20 Stories appoints Mike Jennings as executive head chef

Michelin-trained Chef, Mike Jennings, has been announced as the new executive head chef at Manchester’s 20 Stories restaurant.

The restaurant said Jennings will bring a different take on the “iconic” 20 Stories menu introducing his Grilled Mackerel and Beetroot Salad, Whole Dover Sole with Brown Shrimp Butter and Burnt Lemon, Yellow Fin Tartare with Wasabi, Avocado and Bloody Mary, along with a take on the classic Coquilles St. Jacques to the Manchester restaurant scene.

The dishes will be launched at the restaurant within the next month and will aim to “transform” the restaurant and bar’s menu.

Jennings has more than 20 years of culinary experience. He started his career in the renowned The Green Dragon, Lymm before working at Bohemia, in Saint-Hélier, where he was part of the team that achieved a Michelin star.
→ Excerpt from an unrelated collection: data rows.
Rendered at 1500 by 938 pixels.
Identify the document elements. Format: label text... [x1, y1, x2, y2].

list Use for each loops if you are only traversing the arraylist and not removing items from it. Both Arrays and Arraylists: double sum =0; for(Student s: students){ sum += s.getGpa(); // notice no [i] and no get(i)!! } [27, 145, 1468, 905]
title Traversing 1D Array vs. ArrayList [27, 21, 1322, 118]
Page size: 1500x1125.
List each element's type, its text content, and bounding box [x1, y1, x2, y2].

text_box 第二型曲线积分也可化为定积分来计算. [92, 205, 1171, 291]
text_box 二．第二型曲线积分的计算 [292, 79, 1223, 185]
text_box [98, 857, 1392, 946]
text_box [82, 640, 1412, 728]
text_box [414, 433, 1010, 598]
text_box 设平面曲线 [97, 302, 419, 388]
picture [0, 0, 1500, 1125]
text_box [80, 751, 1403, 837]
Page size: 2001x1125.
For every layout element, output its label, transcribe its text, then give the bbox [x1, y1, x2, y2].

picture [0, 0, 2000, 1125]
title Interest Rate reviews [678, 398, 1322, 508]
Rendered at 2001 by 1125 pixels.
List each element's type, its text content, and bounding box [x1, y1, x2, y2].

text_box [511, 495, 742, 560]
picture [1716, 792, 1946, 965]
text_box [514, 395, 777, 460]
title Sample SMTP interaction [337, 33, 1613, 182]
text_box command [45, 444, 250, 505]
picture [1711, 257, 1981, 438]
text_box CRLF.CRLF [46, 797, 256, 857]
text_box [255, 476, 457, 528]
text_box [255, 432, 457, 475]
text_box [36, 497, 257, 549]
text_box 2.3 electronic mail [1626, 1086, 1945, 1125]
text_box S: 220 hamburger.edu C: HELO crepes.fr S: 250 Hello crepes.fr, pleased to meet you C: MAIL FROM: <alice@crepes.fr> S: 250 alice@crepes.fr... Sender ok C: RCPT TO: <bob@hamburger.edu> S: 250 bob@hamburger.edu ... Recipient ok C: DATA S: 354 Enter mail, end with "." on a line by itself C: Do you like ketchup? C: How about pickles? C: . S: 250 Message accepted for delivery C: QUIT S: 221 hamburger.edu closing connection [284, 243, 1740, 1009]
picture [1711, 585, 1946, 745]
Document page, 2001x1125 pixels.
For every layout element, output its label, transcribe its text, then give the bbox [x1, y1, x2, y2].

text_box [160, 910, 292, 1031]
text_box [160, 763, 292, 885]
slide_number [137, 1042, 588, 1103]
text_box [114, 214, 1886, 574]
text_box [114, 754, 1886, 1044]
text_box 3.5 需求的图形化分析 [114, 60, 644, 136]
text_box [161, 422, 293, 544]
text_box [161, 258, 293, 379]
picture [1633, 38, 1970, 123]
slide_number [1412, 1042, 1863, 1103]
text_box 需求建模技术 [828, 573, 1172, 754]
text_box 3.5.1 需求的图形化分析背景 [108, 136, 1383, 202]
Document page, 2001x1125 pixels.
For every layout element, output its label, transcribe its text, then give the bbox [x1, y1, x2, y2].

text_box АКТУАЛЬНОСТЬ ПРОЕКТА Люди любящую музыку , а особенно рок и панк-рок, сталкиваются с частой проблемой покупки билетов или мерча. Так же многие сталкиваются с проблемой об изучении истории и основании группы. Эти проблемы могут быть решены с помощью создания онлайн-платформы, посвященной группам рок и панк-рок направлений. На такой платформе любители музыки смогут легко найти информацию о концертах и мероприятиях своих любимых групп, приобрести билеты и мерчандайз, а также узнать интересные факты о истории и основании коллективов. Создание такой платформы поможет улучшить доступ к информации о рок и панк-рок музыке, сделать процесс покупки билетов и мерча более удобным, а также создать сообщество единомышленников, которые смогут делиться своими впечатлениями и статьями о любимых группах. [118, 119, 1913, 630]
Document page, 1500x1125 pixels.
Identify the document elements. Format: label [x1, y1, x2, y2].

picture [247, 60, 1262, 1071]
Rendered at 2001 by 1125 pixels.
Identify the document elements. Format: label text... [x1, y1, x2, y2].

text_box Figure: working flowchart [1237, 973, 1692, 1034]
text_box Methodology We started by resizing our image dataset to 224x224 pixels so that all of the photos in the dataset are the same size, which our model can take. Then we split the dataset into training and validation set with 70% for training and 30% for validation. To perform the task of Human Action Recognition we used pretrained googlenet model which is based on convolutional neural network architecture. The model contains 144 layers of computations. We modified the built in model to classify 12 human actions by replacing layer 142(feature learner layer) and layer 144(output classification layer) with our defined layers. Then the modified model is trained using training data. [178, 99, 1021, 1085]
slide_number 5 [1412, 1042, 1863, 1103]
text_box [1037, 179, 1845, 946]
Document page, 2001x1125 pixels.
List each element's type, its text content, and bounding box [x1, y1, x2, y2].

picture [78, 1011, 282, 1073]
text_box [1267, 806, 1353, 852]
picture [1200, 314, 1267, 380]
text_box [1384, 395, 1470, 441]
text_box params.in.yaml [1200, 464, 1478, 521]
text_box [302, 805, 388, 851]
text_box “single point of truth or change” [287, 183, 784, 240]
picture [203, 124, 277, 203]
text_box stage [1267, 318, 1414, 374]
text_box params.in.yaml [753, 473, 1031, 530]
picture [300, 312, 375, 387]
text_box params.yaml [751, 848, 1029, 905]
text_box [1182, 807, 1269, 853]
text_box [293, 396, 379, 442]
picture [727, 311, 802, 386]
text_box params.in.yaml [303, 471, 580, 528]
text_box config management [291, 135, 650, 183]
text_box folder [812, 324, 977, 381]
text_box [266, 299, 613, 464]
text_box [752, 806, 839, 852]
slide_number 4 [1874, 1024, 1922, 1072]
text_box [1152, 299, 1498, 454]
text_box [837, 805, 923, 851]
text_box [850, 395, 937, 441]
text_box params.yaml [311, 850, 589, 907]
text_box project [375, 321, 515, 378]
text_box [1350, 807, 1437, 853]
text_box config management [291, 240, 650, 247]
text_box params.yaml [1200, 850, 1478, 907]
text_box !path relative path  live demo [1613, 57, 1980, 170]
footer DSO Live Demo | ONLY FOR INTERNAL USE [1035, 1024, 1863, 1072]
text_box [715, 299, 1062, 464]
He then went on to join the team at the prestigious Northcote Manor Hotel in Lancashire alongside Nigel Haworth followed by spending time working with Gary Rhodes.

However it is Salford’s Grenache where Jennings, in his role as head chef and proprietor, he earned a Michelin recommendation within his first year; two AA Rosettes on his first inspection; and a nomination for the Good Food Guide’s Best Restaurant.

He has also worked with MasterChef champion Simon Wood at his debut restaurant, WOOD Manchester. The two worked together for nearly three years, with Jennings focusing on business expansion and supporting the wider WOOD restaurant group.

He has promised that his style at D&D London’s North West flagship will be “very much about letting the food do the talking”.

He said: “For the restaurant menu, I am looking forward to showcasing my hero dishes including grilled mackerel, goats’ cheese, pickled beetroot, orange and watercress salad. “20 Stories is arguably the best location in Manchester and to have the opportunity to produce my food in that setting was an offer I couldn’t turn down.

“I am extremely proud to be part of the D&D family and am looking forward to delivering high quality, premium produce with bold flavours in a beautiful restaurant setting.”